The fact that others, like Hamilton, mimic this speech pattern whilst addressing him illustrates the influence he succeeds in exerting. The revolution is played out in rap, hip-hop, and more modern, rhythmic music, while the old order, aristocracy, and especially King George, sing in a far more traditional way. It is interesting to see how Angelica, more engaged in revolutionary ideas, slips into rap, whilst her sister Eliza sings traditionally throughout.

Hamilton himself remains consistent in his ambition, convictions and work ethic, but is also shaped by own worldly experiences. He is complex and flawed, admirable but far from deified, and the depth given to his wife, Eliza, certainly encourages the audience to condemn his treatment of her, and empathise with her pain. It is certainly satisfying to see Angelica rebuke him for his infidelity. Her refrain, “I know my sister like I know my own mind, you will never find anyone as trusting or as kind”, takes on a new, firmer meaning, furious at his betrayal and his assumption that she would take his side.

Throughout the musical, this way in which repeated phrases and motifs gain different meanings and connotations in varying contexts is highly effective. The phrase, “look around at how lucky we are to be alive right now” changes many hands. First, it expresses Angelica’s excitement at the revolution, then it is mimicked by her sister whilst she tries to persuade Hamilton to stay away from the war and meet his unborn child, and finally it is thrown back in Eliza’s face by Hamilton as he leaves her again to assume a cabinet position.

Washington’s advice, “History has its eyes on you” constantly haunts Hamilton, uttered by the chorus in the background of many songs.

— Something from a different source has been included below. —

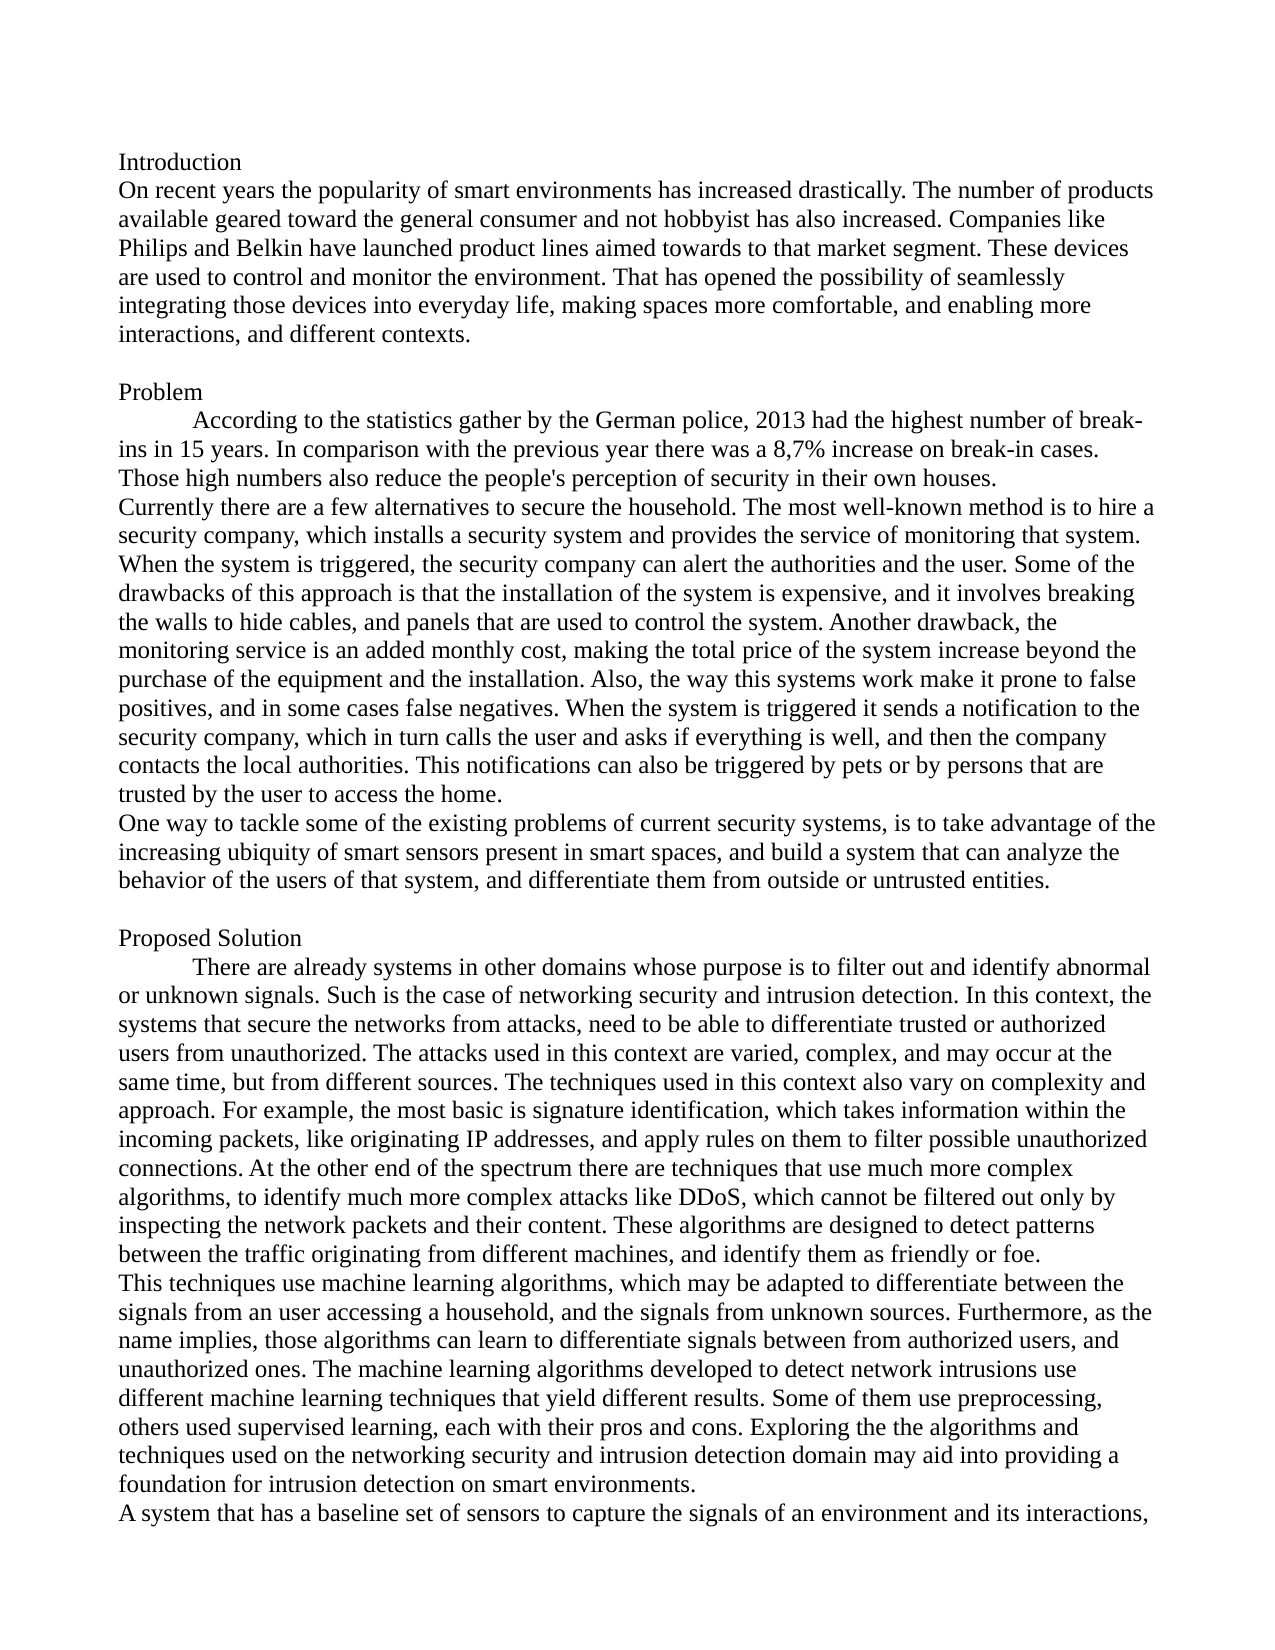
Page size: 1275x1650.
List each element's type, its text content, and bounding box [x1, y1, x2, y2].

Similarly, Eliza’s ‘That would be enough’ is at times hopeful and mournful, yet sometimes pleading and bitter, and it consistently explores her sense of neglect by Hamilton.

The treatment of the historical material is impressive. Through rap battles, musical narrative, and character songs we gain a real sense of the issues and events of the time—they are simplified enough to be entertaining, accessible and workable in musical form.

Focusing through one figure naturally trims the material, and enables more personal story-lines to be interwoven. This facilitates some intimately moving moments such as in the heartbreaking ‘Stay Alive (Reprise)’ and ‘It’s Quiet Uptown.’

Historical causes often have to be simplified. For example, the catalyst of the Burr and Hamilton duel is compressed to his support of Jefferson in the presidential election of 1800, while in reality there were a string of later grievances. However, the degree of specificity achieved is impressive: the musical addresses specific pivotal battles and policy disputes, such as Hamilton’s economic plan for the federal government to assume state debts.

Although the musical invokes a strong sense of triumph at winning the War of Independence, and celebrates Enlightenment ideals, it doesn’t fully neglect the darker sides of American History. Slavery is referred to right from the opening number: “Slaves were being slaughtered and carted across the waves”. In ‘Cabinet Battle #1,’ Hamilton doesn’t let Jefferson forget that the prosperity of the south largely relies on slavery, highlighting the seeds of the disputes that would culminate in the Civil War, and the fundamental hypocrisy with which the constitution was drafted.

I personally have my fingers crossed that Lin Manuel Miranda may choose to write a musical about the Civil War itself, where we could see these issues explored in detail. Perhaps he could call it Lincoln.